- The paper introduces TexPainter, a method that achieves multi-view consistent texture generation for 3D meshes using diffusion-based latent optimization.
- It employs parallel denoising and color-space fusion techniques to blend textures across camera views, significantly reducing view-dependent artifacts.
- Quantitative evaluations using FID scores and ablation studies demonstrate its superior texture quality compared to methods like TEXTure and TexFusion.
TexPainter: Generative Mesh Texturing with Multi-view Consistency
TexPainter is a method designed for automatic texture generation for arbitrary 3D meshes. It achieves this by leveraging the capabilities of pre-trained diffusion models with a specific focus on multi-view consistency in the generated textures. The following sections detail the methodology, advantages, and evaluations of the approach.
Introduction and Motivation
Generative models have significantly progressed with diffusion models' success, particularly in 2D image generation. However, transferring these advances to 3D mesh texturing poses challenges due to the need for multi-view consistency in textures. TexPainter addresses this challenge by using pre-trained Denoising Diffusion Implicit Models (DDIM) to enforce multi-view consistency. It focuses on optimization-based color-fusion techniques to modify latent codes effectively across different camera views, thus improving texture quality and consistency.
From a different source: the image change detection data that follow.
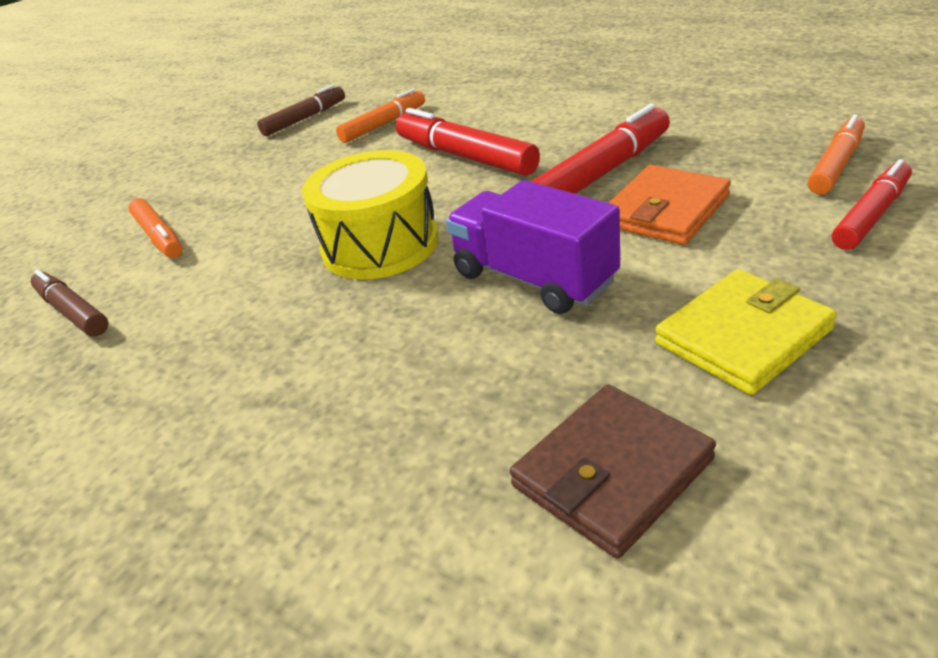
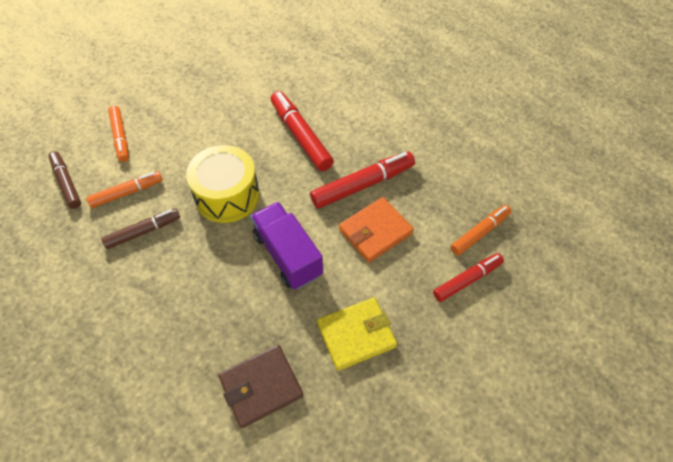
camera: 10 degrees right, 20 degrees up
brown marker [257,84,345,136] -> brown marker moved to [101,208,180,249]
orange marker [336,88,425,143] -> orange marker moved to [86,171,163,208]

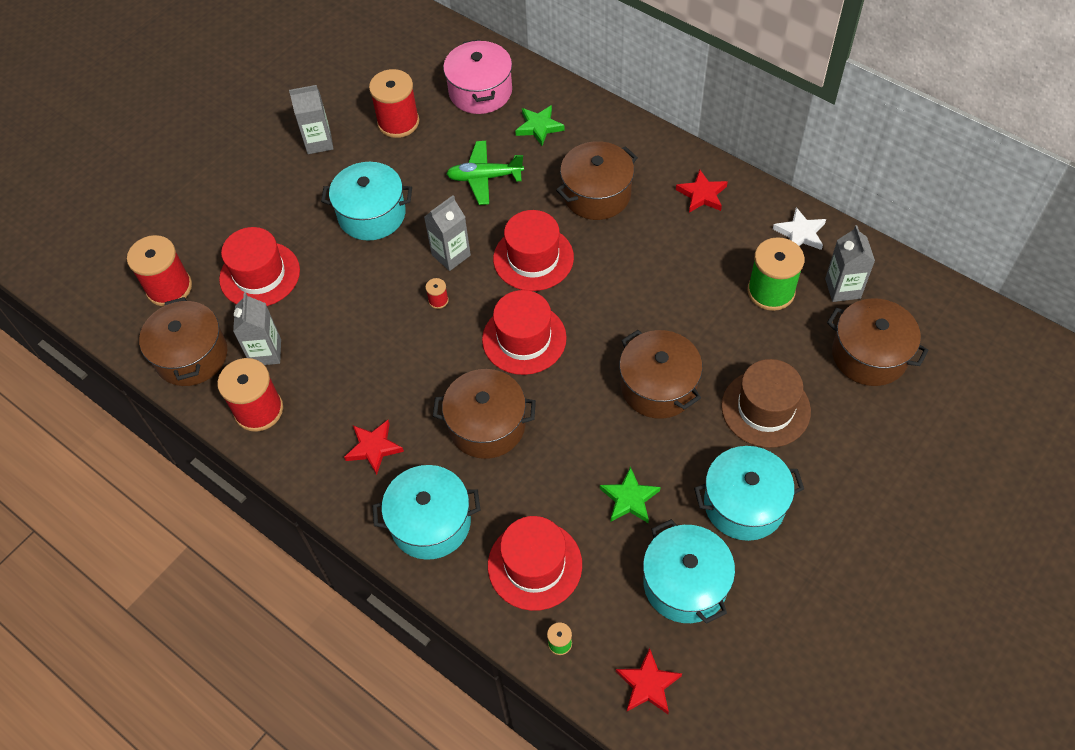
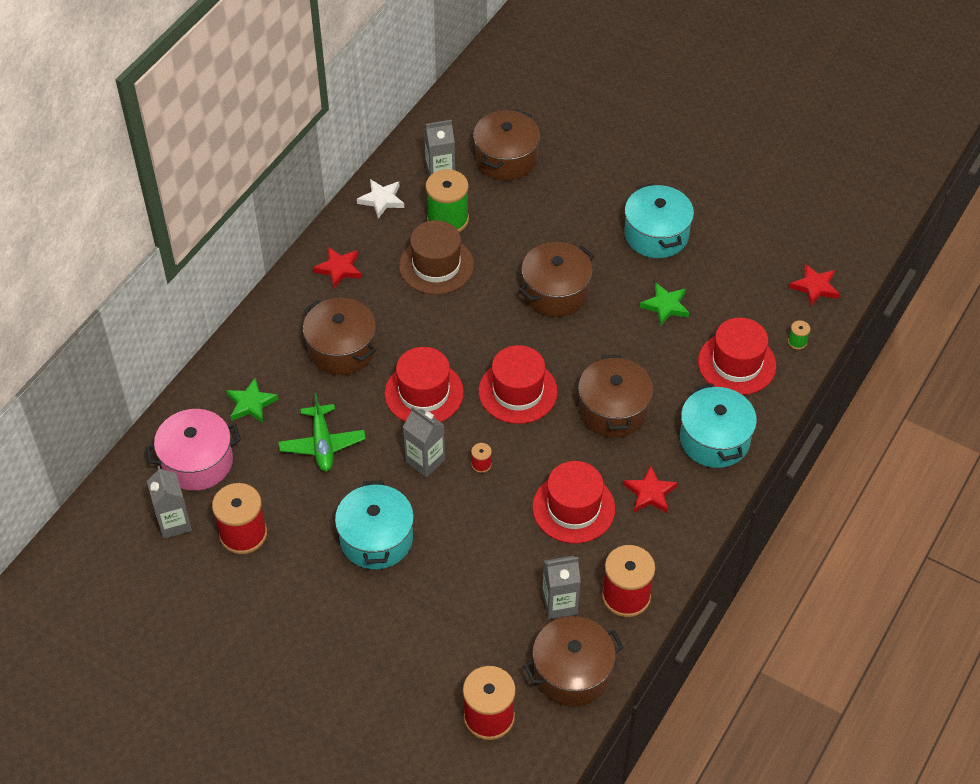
camera: 100 degrees left, 5 degrees down
red hat [219,227,300,306] -> red hat moved to [532,461,615,544]
grey carton [289,85,333,154] -> grey carton moved to [147,466,192,539]
turquoise pot [643,519,735,624] -> none
brown hat [721,359,811,448] -> brown hat moved to [399,220,474,295]

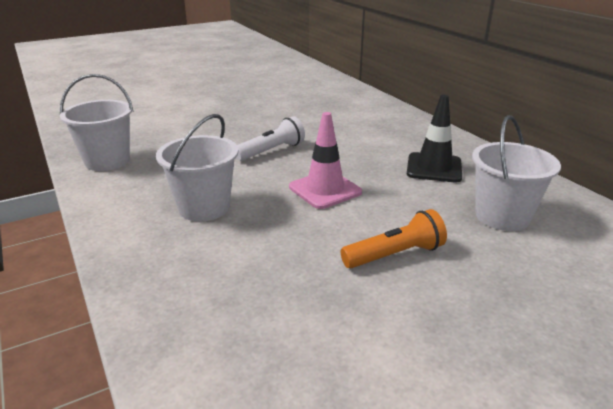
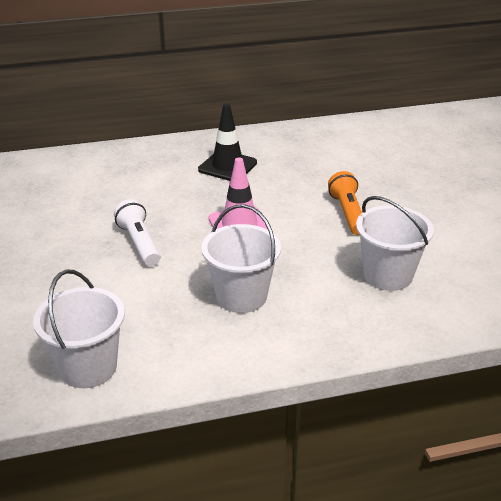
camera: 75 degrees left, 5 degrees up
white bucket [472,115,561,231] -> white bucket moved to [356,196,434,291]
The core insight is that while diffusion models independently denoise each camera view in latent space, TexPainter introduces a process to harmonize these views in the color space, achieving a cohesive final texture. This method avoids assumptions about sequential dependencies, which are inherent limitations in previous techniques.
Methodology
TexPainter operates by running separate denoising processes for each camera view in parallel using DDIM. The method involves the following key steps:
- Parallel Denoising: Each view generates a predicted noiseless latent code at the 0th timestep.
- Color-space Fusion: These latent codes are decoded into images, which are then blended in color space to create a consistent texture image.
- Optimization of Latents: The predicted latent codes are optimized to ensure the decoded images match the rendered scenes using the fused texture.
- Iterative Refinement: The process iterates over denoising steps, continually refining the texture and latent codes until convergence.
Figure 1: Illustration of TexPainter's pipeline, including parallel denoising, color-space fusion, and latent optimization.
The blending in color space using weighted averaging ensures that textures align with surface normals and camera views, promoting consistency across views. This is followed by an optimization step, using gradient backpropagation to adjust the latent space representation for each view, ensuring that they collectively form a unified and consistent texture when rendered.
Evaluation
TexPainter's effectiveness was compared against other state-of-the-art methods, such as TEXTure, TexFusion, and Fantasia3D. Evaluations involve both qualitative and quantitative assessments:
- Qualitative Comparison: Visual inspections show TexPainter produces clearer, more consistent textures across multiple views compared to methods like TEXTure and TexFusion, which suffer from view-dependent artifacts.
- Quantitative Metrics: The method was evaluated using Fréchet Inception Distance (FID), revealing superior performance in producing visually coherent images. The FID scores illustrate improved semantic alignment of textures with text prompts compared to competing methods.
- Ablation Studies: Experiments demonstrate the necessity of TexPainter's components, particularly the color-space fusion and optimization, which are critical to its success in achieving consistency and high-quality textures.





Figure 2: Ablation study results highlighting the importance of color-space fusion for maintaining texture consistency.
Implications and Future Work
The development of TexPainter marks a significant step toward automated high-fidelity texturing of 3D models using diffusion models. Its approach to multi-view consistency extends beyond just texturing and has implications for broader 3D content creation tasks.
Future work includes optimizing runtime performance and exploring dynamic camera view selection to improve coverage and further enhance texture fidelity. Additionally, integrating more advanced diffusion models and exploring their application in other 3D representation modalities could further expand the capabilities of generative texturing.
Conclusion
TexPainter advances mesh texturing by leveraging diffusion models for consistent multi-view texturing. Its novel color-space fusion strategy and optimization of latent representations yield significant improvements in quality and consistency over existing methods. This approach presents a substantial advancement in generative 3D texturing, with potential implications for broader applications in automated content creation within computer graphics.